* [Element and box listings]
##########

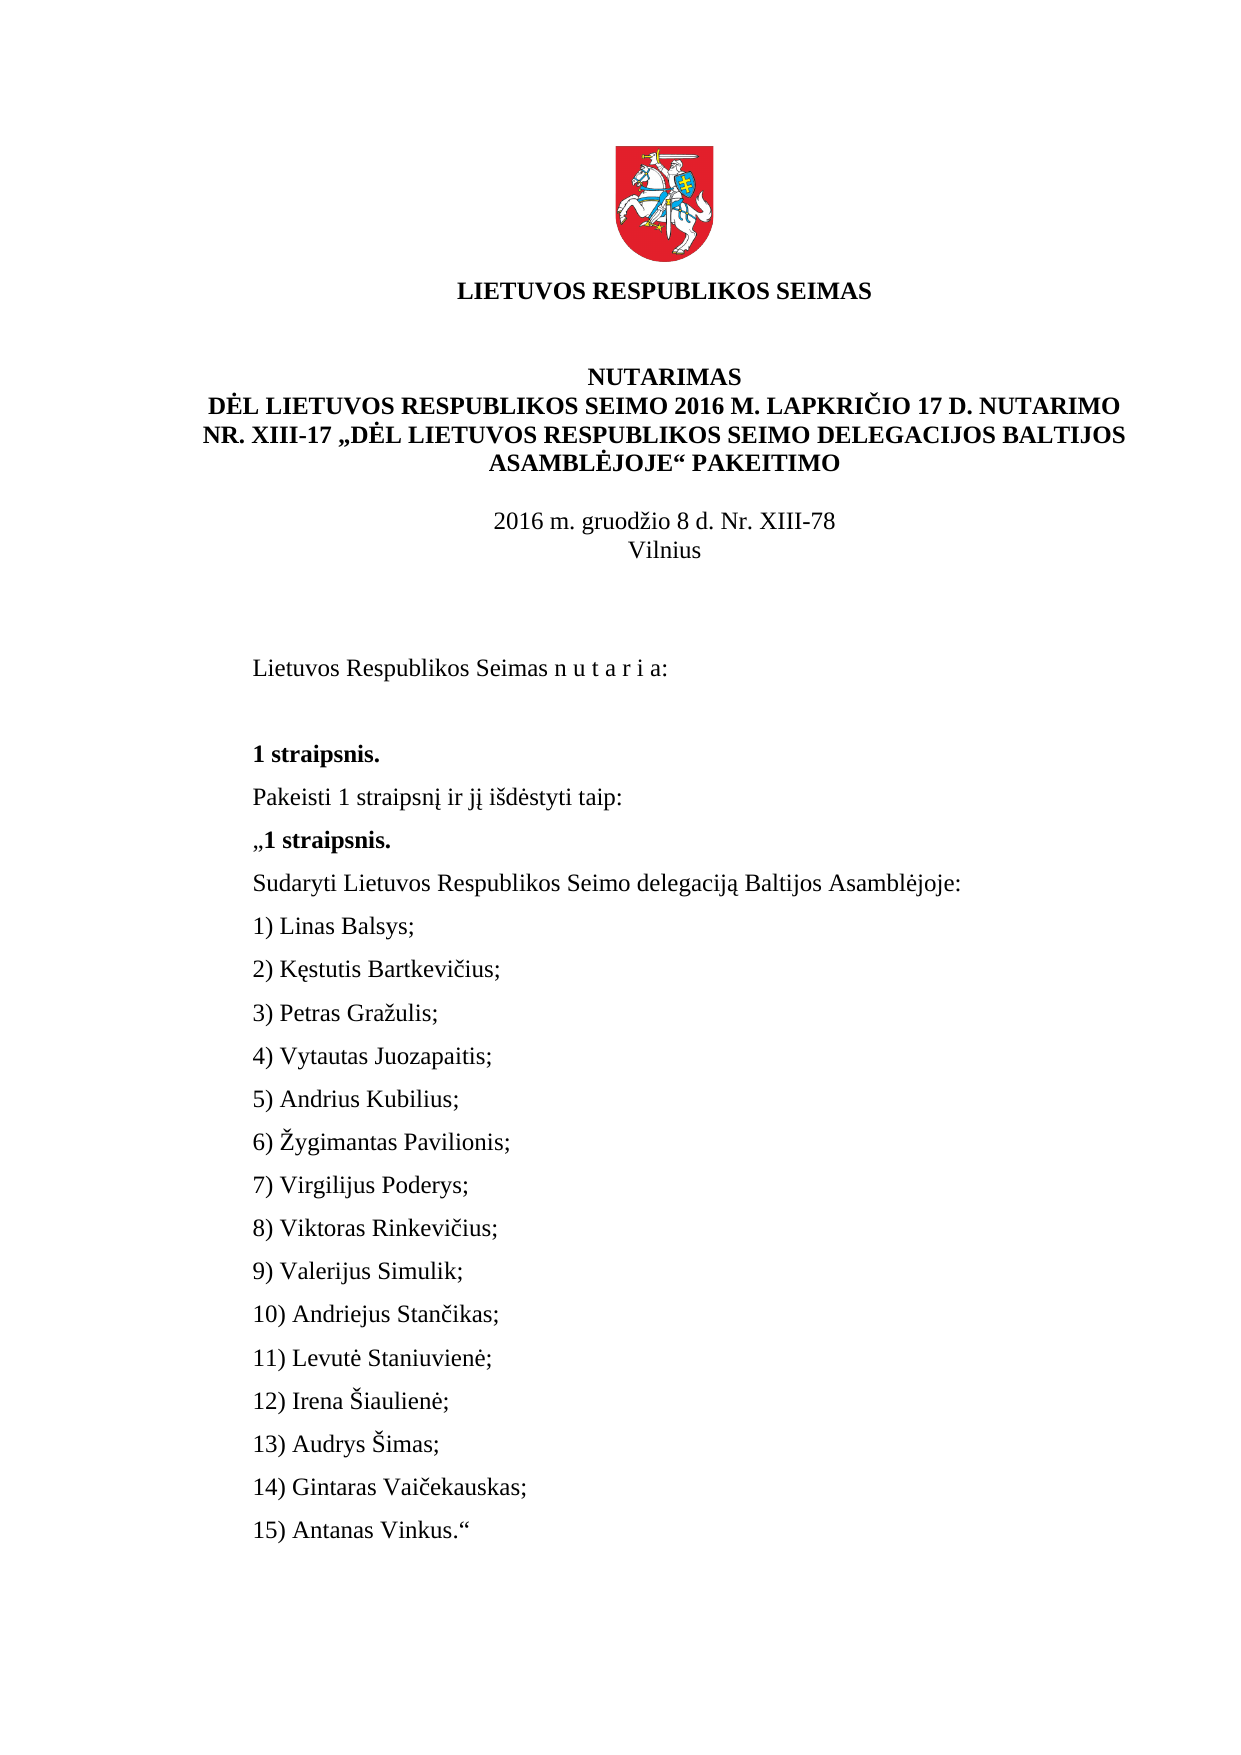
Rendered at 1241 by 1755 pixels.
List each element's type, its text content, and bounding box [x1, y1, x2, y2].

text 4) Vytautas Juozapaitis; [177, 1041, 1152, 1069]
text 13) Audrys Šimas; [177, 1429, 1152, 1458]
text 2) Kęstutis Bartkevičius; [177, 954, 1152, 983]
text 11) Levutė Staniuvienė; [177, 1343, 1152, 1371]
text 15) Antanas Vinkus.“ [177, 1515, 1152, 1544]
text 6) Žygimantas Pavilionis; [177, 1127, 1152, 1156]
text 7) Virgilijus Poderys; [177, 1170, 1152, 1199]
text LIETUVOS RESPUBLIKOS SEIMAS [177, 276, 1152, 305]
text „1 straipsnis. [177, 825, 1152, 854]
text 5) Andrius Kubilius; [177, 1084, 1152, 1113]
text 14) Gintaras Vaičekauskas; [177, 1472, 1152, 1501]
text Lietuvos Respublikos Seimas n u t a r i a: [177, 653, 1152, 681]
text 1 straipsnis. [177, 739, 1152, 768]
text Pakeisti 1 straipsnį ir jį išdėstyti taip: [177, 782, 1152, 811]
text 1) Linas Balsys; [177, 911, 1152, 940]
text DĖL LIETUVOS RESPUBLIKOS SEIMO 2016 M. LAPKRIČIO 17 D. NUTARIMO NR. XIII-17 „DĖL LIETUVOS RESPUBLIKOS SEIMO DELEGACIJOS BALTIJOS ASAMBLĖJOJE“ PAKEITIMO [177, 391, 1152, 477]
text 12) Irena Šiaulienė; [177, 1386, 1152, 1414]
text 9) Valerijus Simulik; [177, 1256, 1152, 1285]
text 10) Andriejus Stančikas; [177, 1299, 1152, 1328]
text 8) Viktoras Rinkevičius; [177, 1213, 1152, 1242]
text NUTARIMAS [177, 362, 1152, 391]
text 2016 m. gruodžio 8 d. Nr. XIII-78 [177, 506, 1152, 535]
text Sudaryti Lietuvos Respublikos Seimo delegaciją Baltijos Asamblėjoje: [177, 868, 1152, 897]
text Vilnius [177, 535, 1152, 563]
text 3) Petras Gražulis; [177, 998, 1152, 1026]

##########

* [Short problem] Copy all of the lines above word for word, leaving out any pictures.

* [Answer to the task]
Rendered at 1241 by 1755 pixels.
List each element's type, its text content, and bounding box [x1, y1, x2, y2].

text 4) Vytautas Juozapaitis; [177, 1041, 1152, 1069]
text 13) Audrys Šimas; [177, 1429, 1152, 1458]
text 2) Kęstutis Bartkevičius; [177, 954, 1152, 983]
text 11) Levutė Staniuvienė; [177, 1343, 1152, 1371]
text 15) Antanas Vinkus.“ [177, 1515, 1152, 1544]
text 6) Žygimantas Pavilionis; [177, 1127, 1152, 1156]
text 7) Virgilijus Poderys; [177, 1170, 1152, 1199]
text LIETUVOS RESPUBLIKOS SEIMAS [177, 276, 1152, 305]
text „1 straipsnis. [177, 825, 1152, 854]
text 5) Andrius Kubilius; [177, 1084, 1152, 1113]
text 14) Gintaras Vaičekauskas; [177, 1472, 1152, 1501]
text Lietuvos Respublikos Seimas n u t a r i a: [177, 653, 1152, 681]
text 1 straipsnis. [177, 739, 1152, 768]
text Pakeisti 1 straipsnį ir jį išdėstyti taip: [177, 782, 1152, 811]
text 1) Linas Balsys; [177, 911, 1152, 940]
text DĖL LIETUVOS RESPUBLIKOS SEIMO 2016 M. LAPKRIČIO 17 D. NUTARIMO NR. XIII-17 „DĖL LIETUVOS RESPUBLIKOS SEIMO DELEGACIJOS BALTIJOS ASAMBLĖJOJE“ PAKEITIMO [177, 391, 1152, 477]
text 12) Irena Šiaulienė; [177, 1386, 1152, 1414]
text 9) Valerijus Simulik; [177, 1256, 1152, 1285]
text 10) Andriejus Stančikas; [177, 1299, 1152, 1328]
text 8) Viktoras Rinkevičius; [177, 1213, 1152, 1242]
text NUTARIMAS [177, 362, 1152, 391]
text 2016 m. gruodžio 8 d. Nr. XIII-78 [177, 506, 1152, 535]
text Sudaryti Lietuvos Respublikos Seimo delegaciją Baltijos Asamblėjoje: [177, 868, 1152, 897]
text Vilnius [177, 535, 1152, 563]
text 3) Petras Gražulis; [177, 998, 1152, 1026]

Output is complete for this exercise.